Uwaga to jest archiwalny artykuł


Wściekłe ptaszyska tracą impet na rynku gier mobilnych. Rovio, fiński twórca Angry Birds, ogłosił redukcję zatrudnienia o 16% (130 pracowników). Jest to efekt wolniejszego niż zakładano rozwoju firmy.

Angry Birds to niewątpliwy fenomen w świecie gier mobilnych. Postacie z gry stały się rozpoznawalnymi elementami popkultury, pojawiając się na gadżetach, maskotkach i ubraniach. Wkrótce doczekamy się nawet filmu animowanego z ich udziałem.

Sukces Rovio opierał się na prostym i genialnym pomyśle – strzelaniu z procy ptakami o różnych właściwościach w konstrukcje przeciwnika. Gra została stworzona z myślą o smartfonach i tabletach, wykorzystując ich potencjał w idealny sposób. Progresja przez kolejne poziomy wymaga ukończenia poprzednich, co skutecznie angażuje graczy.

Wyniki finansowe firmy pokazują jednak pewne spowolnienie – przychody na poziomie 156 mln euro i zysk operacyjny 36,5 mln euro nie robią już takiego wrażenia jak kiedyś. Dla porównania, konkurencyjny King osiągnął przychody na poziomie 1,9 mld dolarów. Model biznesowy Angry Birds, działający od 2009 roku, wydaje się wymagać odświeżenia.

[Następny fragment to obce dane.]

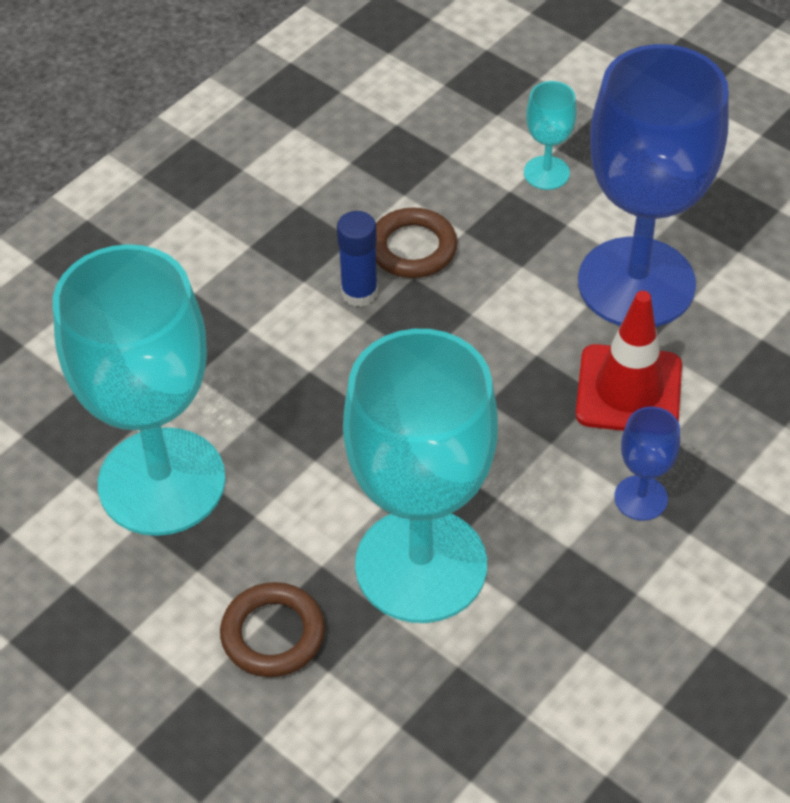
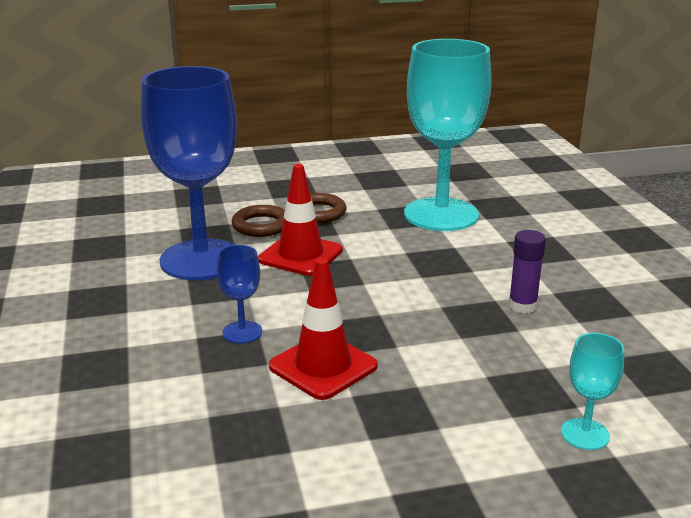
camera: 125 degrees right, 25 degrees down
(359, 293) = (522, 306): blue glue stick -> purple glue stick
(412, 248) = (547, 339): brown ring -> brown ring (261, 225)
(421, 565) = (300, 255): turquoise goblet -> red traffic cone
(636, 283) = (414, 418): blue goblet -> blue goblet (201, 260)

Rovio potrzebuje nowej innowacji – kolejne warianty tej samej mechaniki (jak Angry Birds Star Wars) nie wystarczą do powtórzenia pierwotnego sukcesu. Warto zauważyć, że rynek gier mobilnych oferuje wiele możliwości inspiracji, choćby w klasycznych tytułach z platform retro. Prostota niekoniecznie oznacza brak innowacyjności.

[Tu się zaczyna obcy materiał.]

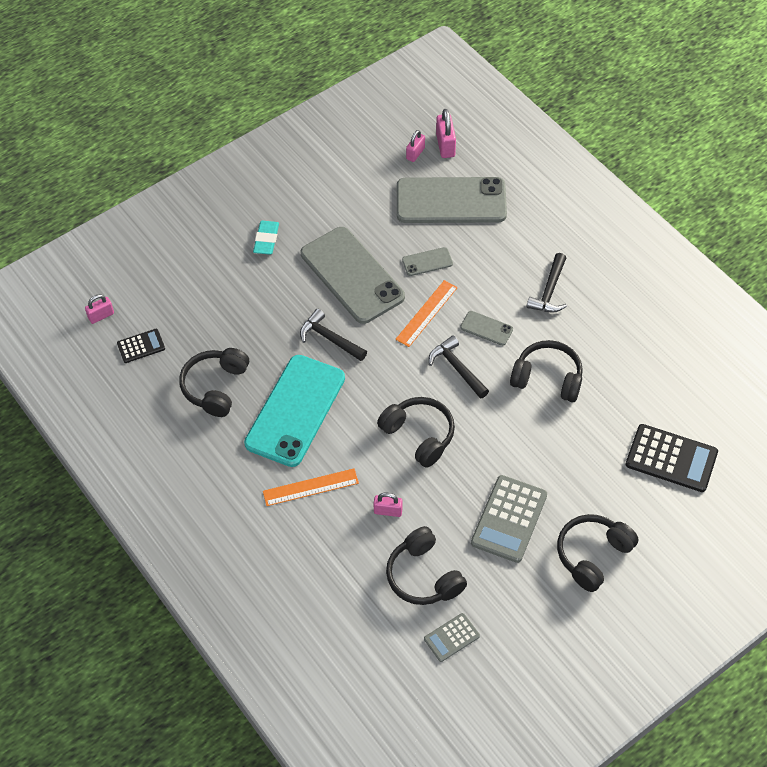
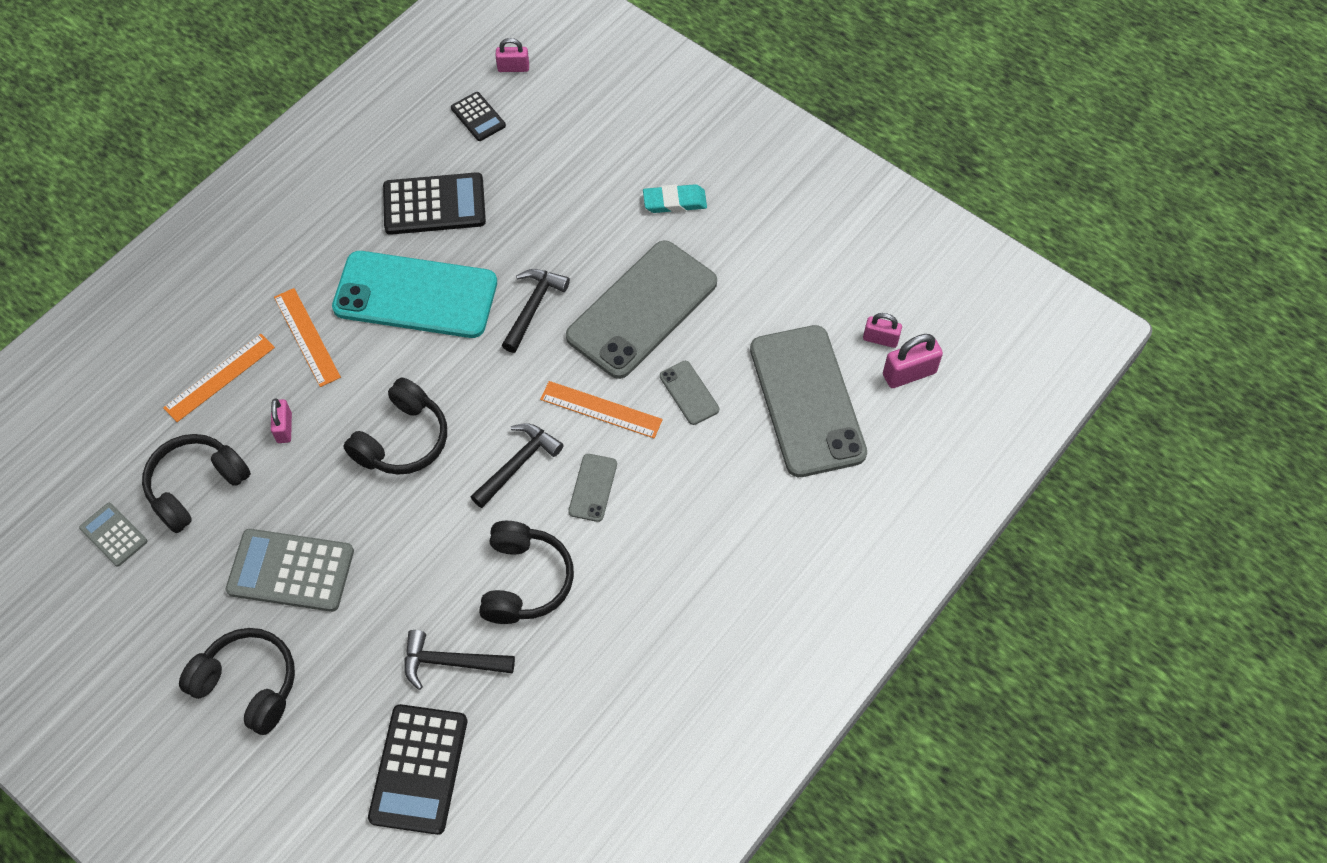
camera: 75 degrees right, 5 degrees up
(101, 316) = (513, 68): pink padlock -> pink padlock turned 45 degrees counterclockwise
(215, 387) = (434, 205): black headphones -> black calculator
(330, 551) = (219, 377): none -> orange ruler
(549, 291) = (679, 558): black hammer -> black hammer (451, 662)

Potencjał zespołu Rovio pozostaje znaczący. Firma zatrudnia wielu utalentowanych specjalistów, którzy mogą stworzyć kolejny przełomowy tytuł. Historia sukcesu Angry Birds pokazuje, że czasem najprostsze pomysły prowadzą do największych osiągnięć. Alternatywną ścieżką rozwoju mogłyby być bardziej złożone projekty, wzorem Farm Ville od Zyngi.

Warto docenić też osiągnięcia Rovio w merchandisingu – połowa przychodów firmy pochodzi ze sprzedaży licencji na produkty związane z marką. To unikalny wynik w branży gier mobilnych, choć może nie tak rentowny jak oczekiwano. Przyszłość firmy zależy od znalezienia równowagi między innowacją w grach a rozwojem marki.